Static analysis tools require that the rules can be checked algorithmically. Compare, for example, the excerpts shown in Figure 1, both of which address the same issue. The approach taken by MISRA is to prevent the issue by disallowing the inclusion of the pertinent construct. CERT C instead asserts that the developer should “be aware” of it.
Of course, the CERT C approach is clearly more flexible; something of particular value if rules are applied retrospectively. MISRA C:2012 is more draconian, yet by avoiding the side effects altogether the resulting code will be checkable by a static analysis tool (and, incidentally, more portable). It cannot be possible for a tool to check whether a developer is “aware” of side effects, let alone whether “awareness” equates to “understanding.”
A question of priorities
The coding rules specified by such as CERT C and MISRA C:2012+AMD 1 are designed for use in secure software development, and the correct application of either will certainly result in more secure code than if neither were to be applied. However, MISRA’s stated aim to “… provide world-leading, best practice guidelines for the safe and secure application of both embedded control systems and standalone software” contrasts with CERT C’s wider remit. Perhaps that is why MISRA C:2012 lends itself better to highly critical applications, and why more of its rules are designed to be decidable by static analysis tools
Conversely, there is an argument for using the CERT C standard because it is more tolerant, perhaps if an application is not critical but is to be connected to the Internet for the first time. The retrospective application of CERT C may then be a pragmatic choice to make.

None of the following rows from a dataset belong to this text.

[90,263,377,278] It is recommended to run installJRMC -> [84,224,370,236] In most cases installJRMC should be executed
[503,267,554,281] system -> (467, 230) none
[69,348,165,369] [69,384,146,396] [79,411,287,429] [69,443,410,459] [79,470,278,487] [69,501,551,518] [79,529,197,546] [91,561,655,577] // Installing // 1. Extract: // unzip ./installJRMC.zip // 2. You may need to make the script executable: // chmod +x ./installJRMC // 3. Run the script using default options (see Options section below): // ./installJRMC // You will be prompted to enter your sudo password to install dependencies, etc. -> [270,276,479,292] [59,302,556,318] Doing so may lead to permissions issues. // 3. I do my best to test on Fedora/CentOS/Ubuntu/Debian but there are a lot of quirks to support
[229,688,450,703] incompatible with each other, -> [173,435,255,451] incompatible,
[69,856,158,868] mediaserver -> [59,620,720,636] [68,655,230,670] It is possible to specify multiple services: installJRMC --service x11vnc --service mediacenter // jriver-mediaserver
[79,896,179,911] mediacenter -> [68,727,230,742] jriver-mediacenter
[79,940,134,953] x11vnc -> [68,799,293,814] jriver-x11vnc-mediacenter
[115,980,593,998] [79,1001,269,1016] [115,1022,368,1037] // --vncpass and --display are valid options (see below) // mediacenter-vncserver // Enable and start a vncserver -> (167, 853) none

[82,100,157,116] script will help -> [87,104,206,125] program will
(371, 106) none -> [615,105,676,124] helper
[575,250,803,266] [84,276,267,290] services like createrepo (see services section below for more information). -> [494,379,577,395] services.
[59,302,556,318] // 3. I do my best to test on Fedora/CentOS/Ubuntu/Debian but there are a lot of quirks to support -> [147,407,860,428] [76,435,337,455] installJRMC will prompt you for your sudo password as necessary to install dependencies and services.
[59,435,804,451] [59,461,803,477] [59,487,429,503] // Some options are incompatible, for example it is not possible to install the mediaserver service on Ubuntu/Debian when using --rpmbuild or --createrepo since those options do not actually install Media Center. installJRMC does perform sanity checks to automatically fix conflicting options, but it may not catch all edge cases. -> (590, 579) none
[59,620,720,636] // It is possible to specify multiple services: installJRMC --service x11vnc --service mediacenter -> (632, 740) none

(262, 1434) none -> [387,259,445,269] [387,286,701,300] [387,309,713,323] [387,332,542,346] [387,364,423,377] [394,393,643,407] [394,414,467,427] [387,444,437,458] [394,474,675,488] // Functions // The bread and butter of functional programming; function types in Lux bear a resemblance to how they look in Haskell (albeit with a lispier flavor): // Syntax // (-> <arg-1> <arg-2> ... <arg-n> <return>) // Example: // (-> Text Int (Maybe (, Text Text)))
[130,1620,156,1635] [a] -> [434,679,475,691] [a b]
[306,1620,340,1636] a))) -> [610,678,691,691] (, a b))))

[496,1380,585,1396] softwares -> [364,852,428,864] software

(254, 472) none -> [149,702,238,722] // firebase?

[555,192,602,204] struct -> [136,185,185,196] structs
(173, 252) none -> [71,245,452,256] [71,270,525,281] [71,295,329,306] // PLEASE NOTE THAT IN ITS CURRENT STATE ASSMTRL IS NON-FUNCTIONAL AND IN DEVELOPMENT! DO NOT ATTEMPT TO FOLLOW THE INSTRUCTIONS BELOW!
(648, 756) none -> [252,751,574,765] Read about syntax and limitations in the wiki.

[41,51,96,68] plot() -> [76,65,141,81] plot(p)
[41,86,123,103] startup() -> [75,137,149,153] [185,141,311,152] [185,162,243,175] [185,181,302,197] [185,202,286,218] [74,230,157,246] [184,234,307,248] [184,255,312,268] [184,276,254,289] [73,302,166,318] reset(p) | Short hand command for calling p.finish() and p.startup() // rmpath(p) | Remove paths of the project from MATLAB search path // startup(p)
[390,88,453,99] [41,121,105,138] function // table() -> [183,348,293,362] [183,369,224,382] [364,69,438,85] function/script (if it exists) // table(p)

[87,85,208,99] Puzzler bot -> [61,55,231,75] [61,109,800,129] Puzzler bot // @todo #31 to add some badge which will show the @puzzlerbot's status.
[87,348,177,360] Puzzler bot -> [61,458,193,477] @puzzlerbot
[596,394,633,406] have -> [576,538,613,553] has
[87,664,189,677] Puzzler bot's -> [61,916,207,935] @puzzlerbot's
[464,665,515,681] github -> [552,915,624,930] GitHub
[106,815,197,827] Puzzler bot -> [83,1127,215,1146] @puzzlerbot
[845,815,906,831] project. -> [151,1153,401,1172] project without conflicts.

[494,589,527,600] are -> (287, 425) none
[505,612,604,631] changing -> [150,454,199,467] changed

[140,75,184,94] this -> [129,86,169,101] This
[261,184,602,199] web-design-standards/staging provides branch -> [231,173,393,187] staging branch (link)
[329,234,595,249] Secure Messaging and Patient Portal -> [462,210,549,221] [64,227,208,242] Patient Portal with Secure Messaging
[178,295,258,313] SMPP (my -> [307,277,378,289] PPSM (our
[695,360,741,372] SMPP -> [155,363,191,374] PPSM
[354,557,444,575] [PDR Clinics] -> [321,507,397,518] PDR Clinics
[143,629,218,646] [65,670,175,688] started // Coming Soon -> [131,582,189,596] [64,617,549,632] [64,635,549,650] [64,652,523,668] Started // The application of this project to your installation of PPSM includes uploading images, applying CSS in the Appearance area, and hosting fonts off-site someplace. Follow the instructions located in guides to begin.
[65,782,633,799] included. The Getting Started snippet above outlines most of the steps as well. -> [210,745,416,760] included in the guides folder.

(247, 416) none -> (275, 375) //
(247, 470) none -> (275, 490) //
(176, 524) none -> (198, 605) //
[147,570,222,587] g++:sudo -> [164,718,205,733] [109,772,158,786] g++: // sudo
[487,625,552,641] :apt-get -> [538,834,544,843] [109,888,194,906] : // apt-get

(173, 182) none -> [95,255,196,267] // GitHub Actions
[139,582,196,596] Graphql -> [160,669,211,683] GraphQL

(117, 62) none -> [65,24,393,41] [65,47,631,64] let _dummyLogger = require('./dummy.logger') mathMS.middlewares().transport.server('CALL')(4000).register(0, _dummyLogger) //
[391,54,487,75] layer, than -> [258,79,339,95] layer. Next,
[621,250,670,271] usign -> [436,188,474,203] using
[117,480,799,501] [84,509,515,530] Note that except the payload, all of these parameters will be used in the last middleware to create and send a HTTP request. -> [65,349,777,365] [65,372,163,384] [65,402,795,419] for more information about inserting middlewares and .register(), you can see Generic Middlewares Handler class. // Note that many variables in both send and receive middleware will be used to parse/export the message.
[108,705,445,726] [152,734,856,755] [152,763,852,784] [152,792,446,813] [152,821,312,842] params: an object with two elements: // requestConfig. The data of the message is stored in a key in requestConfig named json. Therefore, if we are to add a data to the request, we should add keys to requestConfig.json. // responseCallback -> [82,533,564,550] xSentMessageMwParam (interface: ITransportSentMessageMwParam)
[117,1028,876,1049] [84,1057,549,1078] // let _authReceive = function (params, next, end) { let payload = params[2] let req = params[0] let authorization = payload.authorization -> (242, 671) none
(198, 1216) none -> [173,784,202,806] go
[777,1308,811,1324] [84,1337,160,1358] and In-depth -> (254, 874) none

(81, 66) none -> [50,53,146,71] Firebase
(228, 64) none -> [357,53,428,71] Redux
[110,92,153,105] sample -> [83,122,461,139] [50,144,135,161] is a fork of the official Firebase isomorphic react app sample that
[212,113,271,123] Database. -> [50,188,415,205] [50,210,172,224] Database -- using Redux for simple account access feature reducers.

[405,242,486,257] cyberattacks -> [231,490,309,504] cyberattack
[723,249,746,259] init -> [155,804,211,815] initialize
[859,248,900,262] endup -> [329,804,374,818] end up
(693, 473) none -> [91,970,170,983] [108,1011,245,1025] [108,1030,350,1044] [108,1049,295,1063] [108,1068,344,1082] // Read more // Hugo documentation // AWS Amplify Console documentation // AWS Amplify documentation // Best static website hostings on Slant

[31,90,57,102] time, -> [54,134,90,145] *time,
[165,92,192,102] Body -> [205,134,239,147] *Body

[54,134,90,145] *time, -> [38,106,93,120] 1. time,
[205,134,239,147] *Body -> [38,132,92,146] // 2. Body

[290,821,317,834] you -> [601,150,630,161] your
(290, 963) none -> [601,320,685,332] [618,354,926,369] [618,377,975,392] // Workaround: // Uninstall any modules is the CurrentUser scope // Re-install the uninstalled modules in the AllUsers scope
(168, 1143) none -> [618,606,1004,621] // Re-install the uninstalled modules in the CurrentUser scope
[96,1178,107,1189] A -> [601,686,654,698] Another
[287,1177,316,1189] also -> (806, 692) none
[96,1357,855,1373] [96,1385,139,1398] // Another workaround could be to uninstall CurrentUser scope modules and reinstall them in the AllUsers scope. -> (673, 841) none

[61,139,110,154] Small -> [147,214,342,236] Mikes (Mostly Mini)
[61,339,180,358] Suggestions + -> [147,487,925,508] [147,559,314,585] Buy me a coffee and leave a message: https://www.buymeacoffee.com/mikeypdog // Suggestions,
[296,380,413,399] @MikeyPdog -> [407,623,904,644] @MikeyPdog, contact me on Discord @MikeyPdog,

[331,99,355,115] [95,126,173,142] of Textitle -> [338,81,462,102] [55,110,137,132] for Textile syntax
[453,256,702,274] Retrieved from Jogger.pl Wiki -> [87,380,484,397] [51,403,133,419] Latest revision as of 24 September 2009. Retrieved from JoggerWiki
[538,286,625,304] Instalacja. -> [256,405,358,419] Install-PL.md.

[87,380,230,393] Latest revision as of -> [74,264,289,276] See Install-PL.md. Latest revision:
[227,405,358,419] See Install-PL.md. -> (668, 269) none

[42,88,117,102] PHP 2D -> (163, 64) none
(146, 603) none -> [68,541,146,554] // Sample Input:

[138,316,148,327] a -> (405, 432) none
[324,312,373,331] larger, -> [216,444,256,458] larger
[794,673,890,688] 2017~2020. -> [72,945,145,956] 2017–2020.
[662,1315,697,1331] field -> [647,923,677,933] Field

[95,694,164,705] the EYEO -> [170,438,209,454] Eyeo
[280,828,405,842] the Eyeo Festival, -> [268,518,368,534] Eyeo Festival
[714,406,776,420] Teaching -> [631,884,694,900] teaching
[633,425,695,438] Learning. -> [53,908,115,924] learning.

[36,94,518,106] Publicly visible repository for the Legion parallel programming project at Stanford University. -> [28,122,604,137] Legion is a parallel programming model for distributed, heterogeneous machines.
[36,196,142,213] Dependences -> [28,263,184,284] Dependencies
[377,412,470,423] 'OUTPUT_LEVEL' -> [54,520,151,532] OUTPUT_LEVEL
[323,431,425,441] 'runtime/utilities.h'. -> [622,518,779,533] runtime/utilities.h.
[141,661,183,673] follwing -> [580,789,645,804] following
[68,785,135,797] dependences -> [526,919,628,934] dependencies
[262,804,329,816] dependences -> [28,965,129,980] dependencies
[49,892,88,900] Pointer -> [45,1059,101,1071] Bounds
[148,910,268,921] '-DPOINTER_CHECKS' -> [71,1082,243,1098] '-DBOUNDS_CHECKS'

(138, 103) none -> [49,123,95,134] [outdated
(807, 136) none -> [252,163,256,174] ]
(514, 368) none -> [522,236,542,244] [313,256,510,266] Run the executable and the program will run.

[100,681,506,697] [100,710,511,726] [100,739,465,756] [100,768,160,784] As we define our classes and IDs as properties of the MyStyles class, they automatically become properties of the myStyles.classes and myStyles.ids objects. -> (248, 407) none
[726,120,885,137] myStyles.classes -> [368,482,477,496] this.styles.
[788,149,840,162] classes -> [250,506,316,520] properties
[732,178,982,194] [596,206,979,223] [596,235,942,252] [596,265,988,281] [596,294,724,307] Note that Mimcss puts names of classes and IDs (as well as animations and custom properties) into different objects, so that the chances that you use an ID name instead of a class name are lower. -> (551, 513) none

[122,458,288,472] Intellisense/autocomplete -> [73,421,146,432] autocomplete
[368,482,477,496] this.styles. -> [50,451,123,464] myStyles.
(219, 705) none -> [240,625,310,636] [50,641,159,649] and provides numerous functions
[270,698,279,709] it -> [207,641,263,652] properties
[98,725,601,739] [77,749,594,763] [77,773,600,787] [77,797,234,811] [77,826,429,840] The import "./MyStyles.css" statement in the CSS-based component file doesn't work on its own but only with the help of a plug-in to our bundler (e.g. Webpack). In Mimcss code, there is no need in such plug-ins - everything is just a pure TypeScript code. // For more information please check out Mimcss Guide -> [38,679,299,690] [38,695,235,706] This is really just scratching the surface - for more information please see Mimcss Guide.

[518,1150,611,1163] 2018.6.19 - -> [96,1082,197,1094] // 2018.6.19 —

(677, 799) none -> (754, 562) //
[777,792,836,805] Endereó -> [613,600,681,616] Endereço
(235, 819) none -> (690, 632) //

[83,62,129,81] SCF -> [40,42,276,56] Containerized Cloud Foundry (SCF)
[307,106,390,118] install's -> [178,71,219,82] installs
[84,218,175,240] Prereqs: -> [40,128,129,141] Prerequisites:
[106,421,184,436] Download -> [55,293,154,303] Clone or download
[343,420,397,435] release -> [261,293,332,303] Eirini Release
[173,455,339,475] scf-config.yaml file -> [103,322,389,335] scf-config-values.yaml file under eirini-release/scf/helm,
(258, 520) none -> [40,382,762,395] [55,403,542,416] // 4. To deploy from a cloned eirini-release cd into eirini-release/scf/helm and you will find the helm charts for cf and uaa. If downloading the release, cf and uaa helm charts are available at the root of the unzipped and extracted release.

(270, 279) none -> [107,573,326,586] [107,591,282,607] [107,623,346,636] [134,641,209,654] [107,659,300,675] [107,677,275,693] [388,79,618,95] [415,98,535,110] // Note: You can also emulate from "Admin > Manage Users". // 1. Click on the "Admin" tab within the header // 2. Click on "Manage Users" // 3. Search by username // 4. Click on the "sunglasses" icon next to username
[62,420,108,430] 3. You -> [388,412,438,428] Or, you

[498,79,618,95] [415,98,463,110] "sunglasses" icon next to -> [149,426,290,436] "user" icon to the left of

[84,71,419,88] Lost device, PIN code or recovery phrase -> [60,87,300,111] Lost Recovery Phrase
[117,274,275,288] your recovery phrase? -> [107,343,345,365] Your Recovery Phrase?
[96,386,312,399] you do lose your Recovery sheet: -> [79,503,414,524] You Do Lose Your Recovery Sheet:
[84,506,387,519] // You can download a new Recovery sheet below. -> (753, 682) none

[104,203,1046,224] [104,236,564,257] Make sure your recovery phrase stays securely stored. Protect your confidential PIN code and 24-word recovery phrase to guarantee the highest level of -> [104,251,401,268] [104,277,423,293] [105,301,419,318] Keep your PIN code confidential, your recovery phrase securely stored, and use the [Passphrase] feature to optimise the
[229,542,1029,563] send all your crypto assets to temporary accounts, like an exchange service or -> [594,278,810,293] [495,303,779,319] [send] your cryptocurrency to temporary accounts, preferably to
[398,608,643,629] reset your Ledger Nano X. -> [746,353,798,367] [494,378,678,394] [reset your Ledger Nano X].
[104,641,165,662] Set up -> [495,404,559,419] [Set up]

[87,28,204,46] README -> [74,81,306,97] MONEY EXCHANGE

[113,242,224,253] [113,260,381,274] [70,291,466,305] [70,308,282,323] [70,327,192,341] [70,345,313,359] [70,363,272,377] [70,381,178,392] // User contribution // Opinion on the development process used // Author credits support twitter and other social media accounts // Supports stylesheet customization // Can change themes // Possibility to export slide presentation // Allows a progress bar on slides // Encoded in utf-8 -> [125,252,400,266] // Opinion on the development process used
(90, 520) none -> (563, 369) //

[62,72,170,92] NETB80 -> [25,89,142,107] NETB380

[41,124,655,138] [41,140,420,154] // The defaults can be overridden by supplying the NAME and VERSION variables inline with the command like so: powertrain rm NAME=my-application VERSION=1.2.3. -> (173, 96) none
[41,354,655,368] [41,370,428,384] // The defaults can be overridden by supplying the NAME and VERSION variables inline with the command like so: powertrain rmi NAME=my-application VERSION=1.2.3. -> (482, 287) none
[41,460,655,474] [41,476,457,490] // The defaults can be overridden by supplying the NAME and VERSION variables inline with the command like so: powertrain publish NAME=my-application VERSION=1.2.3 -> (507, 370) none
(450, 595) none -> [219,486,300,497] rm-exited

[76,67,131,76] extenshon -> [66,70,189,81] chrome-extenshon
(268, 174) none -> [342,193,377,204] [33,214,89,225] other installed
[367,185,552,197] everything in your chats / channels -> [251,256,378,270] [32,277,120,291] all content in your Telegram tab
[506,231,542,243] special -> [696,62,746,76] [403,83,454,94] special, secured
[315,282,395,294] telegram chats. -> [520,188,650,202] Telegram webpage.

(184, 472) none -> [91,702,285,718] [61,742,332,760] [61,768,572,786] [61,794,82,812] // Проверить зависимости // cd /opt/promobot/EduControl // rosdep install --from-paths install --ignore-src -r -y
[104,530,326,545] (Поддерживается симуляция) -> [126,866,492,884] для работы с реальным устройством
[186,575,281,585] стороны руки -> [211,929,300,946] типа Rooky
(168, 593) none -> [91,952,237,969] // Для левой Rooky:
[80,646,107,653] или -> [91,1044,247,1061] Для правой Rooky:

In truth, there is no right or wrong here. The chances are that no “off-the-shelf” coding standard will fit your organization and your processes perfectly, and a combination of rules from these and other standards could well be most appropriate for the task at hand. The best course of action might therefore be to consider static analysis tools that are capable of melding the best foundational rules from several sources.
References
- SEI CERT C Coding Standard https://wiki.sei.cmu.edu/confluence/display/c/SEI+CERT+C+Coding+Standard
- MISRA C:2012 Guidelines for the use of the C language in critical systems. March 2013.
- MISRA C:2012 - Amendment 1: Additional security guidelines for MISRA C:2012, ISBN 978-906400-16-3 (PDF), April 2016.